Changement de présidence en vue
Le Dr Bernard Thill a profité de la présentation du rapport pour glisser une petite confidence : il ne sera plus président d’ici la fin de l’année. Connu pour avoir introduit la médecine palliative au Luxembourg, il laisse sa place à un psychiatre et psychothérapeute, Marc Graas. «L’âme de Médecins du monde», ainsi que le qualifie son successeur, restera néanmoins engagée au sein de l’ASBL.

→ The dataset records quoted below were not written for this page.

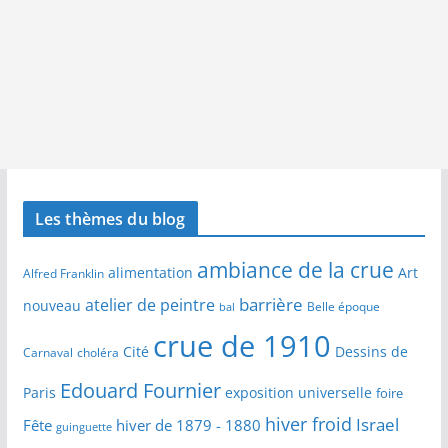
Les thèmes du blog
ambiance de la crue
alimentation
Art
Alfred Franklin
barrière
atelier de peintre
nouveau
Belle époque
bal
crue de 1910
Cité
Dessins de
Carnaval
choléra
Edouard Fournier
Paris
exposition universelle
foire
hiver froid
Israel
Fête
hiver de 1879 - 1880
guinguette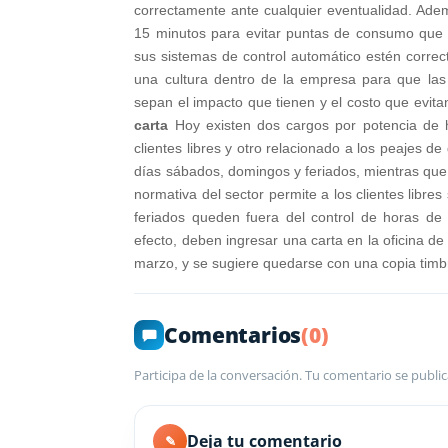
correctamente ante cualquier eventualidad. Adem
15 minutos para evitar puntas de consumo que 
sus sistemas de control automático estén corre
una cultura dentro de la empresa para que las 
sepan el impacto que tienen y el costo que evitan
carta
Hoy existen dos cargos por potencia de ho
clientes libres y otro relacionado a los peajes d
días sábados, domingos y feriados, mientras que e
normativa del sector permite a los clientes libres
feriados queden fuera del control de horas de 
efecto, deben ingresar una carta en la oficina de 
marzo, y se sugiere quedarse con una copia timb
Comentarios
(0)
Participa de la conversación. Tu comentario se public
Deja tu comentario
✎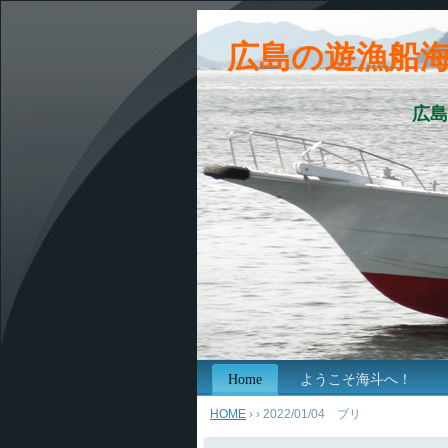
広島の遊漁船
広島
Home
ようこそ海斗へ！
HOME
›
› 2022/01/04 ブリ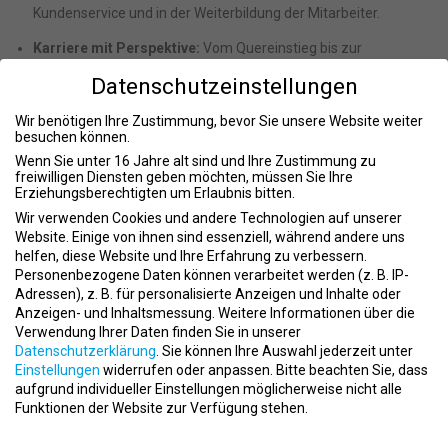
Kundenservice und in der Weiterbildung der Mitarbeiter.
Karriere mit Perspektive:
Vom Quereinstieg bis zur
Studioleitung – TheosGym bietet transparente
Datenschutzeinstellungen
Entwicklungspfade und echte Aufstiegschancen.
Wir benötigen Ihre Zustimmung, bevor Sie unsere Website weiter
Innovatives Arbeiten:
Modernste EMS-Technologie, digitale
besuchen können.
Tools und effiziente Abläufe sorgen für ein smartes
Wenn Sie unter 16 Jahre alt sind und Ihre Zustimmung zu
Arbeitsumfeld.
freiwilligen Diensten geben möchten, müssen Sie Ihre
Erziehungsberechtigten um Erlaubnis bitten.
Work-Life-Balance:
Klare Arbeitszeiten, planbare Schichten
Wir verwenden Cookies und andere Technologien auf unserer
und ein unterstützendes Team machen den Job auch
Website. Einige von ihnen sind essenziell, während andere uns
langfristig attraktiv.
helfen, diese Website und Ihre Erfahrung zu verbessern.
Was Bewerber:innen erwartet
Personenbezogene Daten können verarbeitet werden (z. B. IP-
Adressen), z. B. für personalisierte Anzeigen und Inhalte oder
Intensive Einarbeitung:
Neue Teammitglieder erhalten eine
Anzeigen- und Inhaltsmessung.
Weitere Informationen über die
strukturierte Einführung – ob mit oder ohne
Verwendung Ihrer Daten finden Sie in unserer
Branchenerfahrung.
Datenschutzerklärung
.
Sie können Ihre Auswahl jederzeit unter
Einstellungen
widerrufen oder anpassen.
Bitte beachten Sie, dass
Regelmäßige Weiterbildungen:
Fachliches und persönliches
aufgrund individueller Einstellungen möglicherweise nicht alle
Wachstum durch interne Trainings und externe Schulungen.
Funktionen der Website zur Verfügung stehen.
Datenschutzeinstellungen
Kostenlose Trainingsangebote:
Alle Mitarbeitenden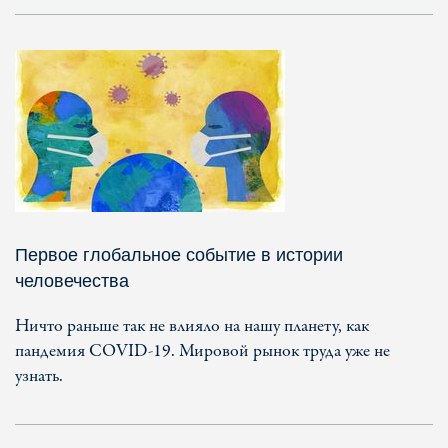
Первое глобальное событие в истории
человечества
Ничто раньше так не влияло на нашу планету, как
пандемия COVID-19. Мировой рынок труда уже не
узнать.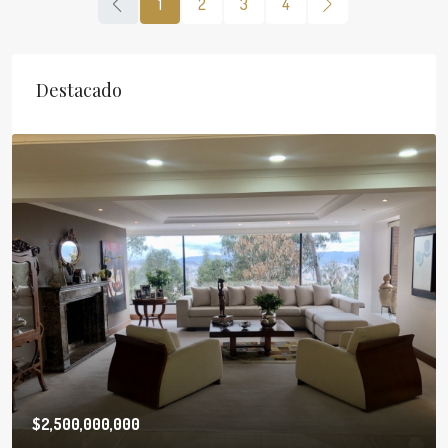
1
2
3
4
Destacado
$2,500,000,000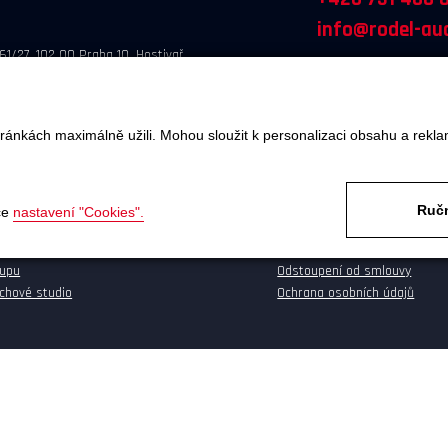
info@rodel-aud
61/27, 102 00 Praha 10, Hostivař
ránkách maximálně užili. Mohou sloužit k personalizaci obsahu a rekla
Ručn
OBJEDNÁTE
SERVIS A REKLAMACE
ce
nastavení "Cookies".
va a platba
Reklamace
kupu
Odstoupení od smlouvy
chové studio
Ochrana osobních údajů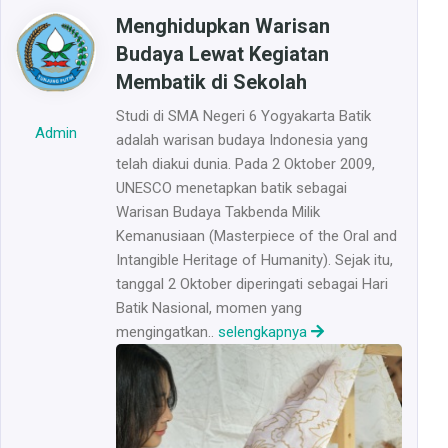
Menghidupkan Warisan
Budaya Lewat Kegiatan
Membatik di Sekolah
Studi di SMA Negeri 6 Yogyakarta Batik
Admin
adalah warisan budaya Indonesia yang
telah diakui dunia. Pada 2 Oktober 2009,
UNESCO menetapkan batik sebagai
Warisan Budaya Takbenda Milik
Kemanusiaan (Masterpiece of the Oral and
Intangible Heritage of Humanity). Sejak itu,
tanggal 2 Oktober diperingati sebagai Hari
Batik Nasional, momen yang
mengingatkan..
selengkapnya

«40 % des gens reviennent nous voir»
Les 1 209 personnes reçues en 2024 sont une dizaine de plus qu’en 2023, ce qui démontre qu’ils sont toujours autant au Grand-Duché à être exclus «du droit à la santé, un droit pourtant fondamental». Parmi toutes les informations sur leurs profils, le directeur général, entré en fonction le mois dernier, Michel Genet, souligne «que 40 % des gens reviennent nous voir, car ils n’arrivent pas à entrer dans le système».
Le pire étant pour lui que Médecins du monde soigne «des gens au Luxembourg depuis dix ans et qui travaillent, qui font tourner le pays». Le Dr Bernard Thill se souvient encore de la stupeur lorsque «toute une communauté chinoise, près de 2 000 personnes, est venue nous voir pendant la vaccination pour le covid».

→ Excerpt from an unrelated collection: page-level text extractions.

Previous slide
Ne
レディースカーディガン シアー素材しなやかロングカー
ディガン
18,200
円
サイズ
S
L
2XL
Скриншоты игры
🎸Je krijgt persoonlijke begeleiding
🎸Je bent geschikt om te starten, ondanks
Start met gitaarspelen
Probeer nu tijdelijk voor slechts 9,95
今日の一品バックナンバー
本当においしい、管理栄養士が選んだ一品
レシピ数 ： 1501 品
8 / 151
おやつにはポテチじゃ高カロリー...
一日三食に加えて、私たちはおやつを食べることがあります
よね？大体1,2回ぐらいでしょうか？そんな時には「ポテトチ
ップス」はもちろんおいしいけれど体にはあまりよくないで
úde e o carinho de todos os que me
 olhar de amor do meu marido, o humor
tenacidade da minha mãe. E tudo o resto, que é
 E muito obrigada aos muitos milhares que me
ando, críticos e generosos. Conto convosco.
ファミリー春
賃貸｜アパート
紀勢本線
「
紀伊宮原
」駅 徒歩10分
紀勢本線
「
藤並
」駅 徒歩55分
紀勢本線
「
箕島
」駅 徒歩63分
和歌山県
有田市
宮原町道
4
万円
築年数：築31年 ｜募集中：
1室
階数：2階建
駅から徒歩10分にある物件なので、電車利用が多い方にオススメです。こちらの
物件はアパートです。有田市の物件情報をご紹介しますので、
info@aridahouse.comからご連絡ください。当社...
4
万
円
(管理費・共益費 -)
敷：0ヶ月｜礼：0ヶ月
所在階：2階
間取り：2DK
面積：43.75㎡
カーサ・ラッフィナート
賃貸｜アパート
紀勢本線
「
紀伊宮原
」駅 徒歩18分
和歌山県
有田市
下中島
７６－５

L’exclusion du circuit médical est donc un problème chronique, avec «des gens qui parfois reviennent depuis 2018». Chronique comme 61 % des maladies qui touchent les patients telles que les pathologies dentaires, les maladies pulmonaires, le diabète, les toxicodépendances, les maladies psychiatriques ou encore l’hypertension artérielle. Dans ces cas, l’exclusion est d’autant plus dangereuse qu’elle expose les malades à de graves complications s’ils ne bénéficient pas d’un suivi régulier.
D’où le slogan de la nouvelle campagne de plaidoyer présentée en même temps que le rapport : «Dans la rue, les problèmes de santé évitables deviennent des urgences mortelles». Cette phrase fait écho à la situation de près de «75 % des bénéficiaires qui n’ont pas d’adresse officielle», selon Dr Bernard Thill, ce qui les empêche donc d’être affiliés à la sécurité sociale.

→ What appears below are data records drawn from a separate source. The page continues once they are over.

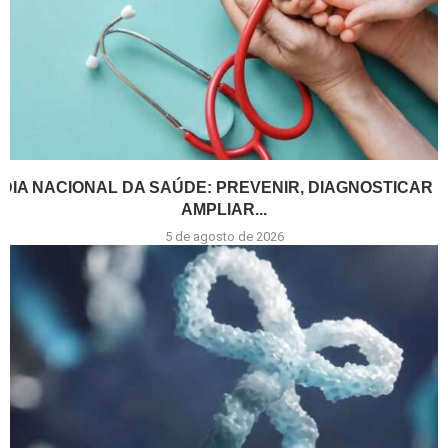
DIA NACIONAL DA SAÚDE: PREVENIR, DIAGNOSTICAR E
AMPLIAR...
5 de agosto de 2026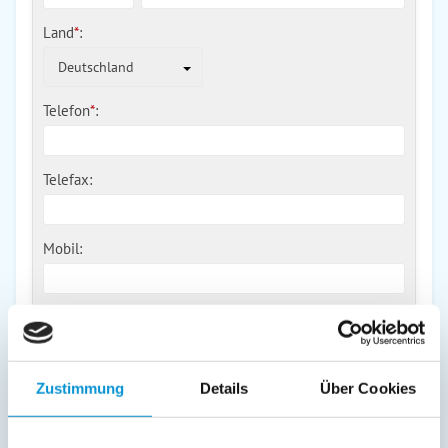
Land
*
:
Deutschland
Telefon
*
:
Telefax:
Mobil:
E-Mail:
Zustimmung
Details
Über Cookies
Freier Kommentar an Vermieter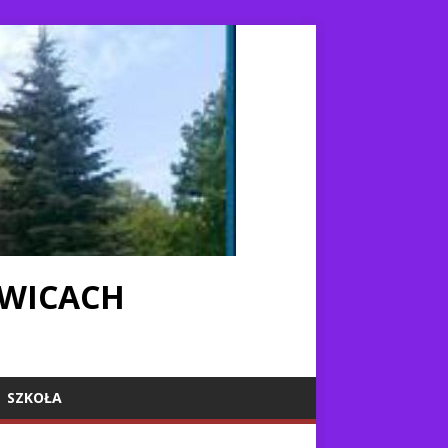
IWICACH
SZKOŁA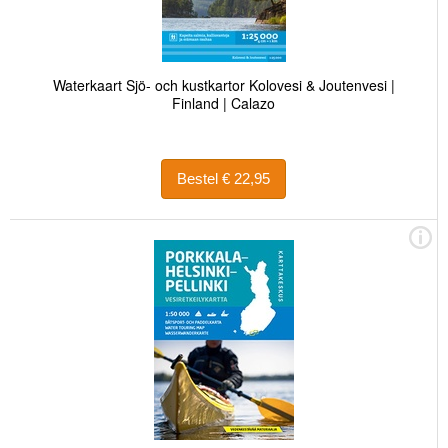
Waterkaart Sjö- och kustkartor Kolovesi & Joutenvesi |
Finland | Calazo
Bestel € 22,95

Inscrire la CUSS dans la loi
Pour les représentants de Médecins du monde, l’une des solutions qui permettraient de soulager leur activité se trouve dans le projet pilote de la Couverture universelle des soins de santé (CUSS), lancé en 2022. Son rôle est de financer les soins des personnes sans couverture santé. «Nous sommes de grands supporters de la CUSS et notre priorité est qu’elle devienne une loi, parce que, pour le moment, nous sommes dans un entre-deux législatif.» À ce sujet, la ministre de la Santé et de la Sécurité sociale, Martine Deprez, a annoncé en février qu’un audit serait prochainement réalisé avant d’instaurer une loi.
D’ici là, l’ONG va continuer de réaliser le suivi des affiliations à la CUSS (222 consultations l’an passé), mais espère pouvoir un jour «alléger ce suivi social très lourd pour nos travailleurs sociaux». Et pour cause, outre les soins médicaux, l’assistance sociale est aussi très demandée : 1 013 personnes prises en charge en 2024 pour 1 957 démarches.
L’autre doléance adressée au gouvernement concerne la nécessité d’investir davantage en matière de logements adaptés. «Personne dans la rue n’est psychologiquement stable, explique le psychiatre Marc Graas. Avoir un toit fait en sorte qu’ils se stabilisent, qu’ils se lavent plus souvent, qu’ils gardent leur petit royaume propre et qu’ils boivent moins.» Sans toit, «les efforts de nos bénévoles et salariés ne peuvent avoir un succès durable».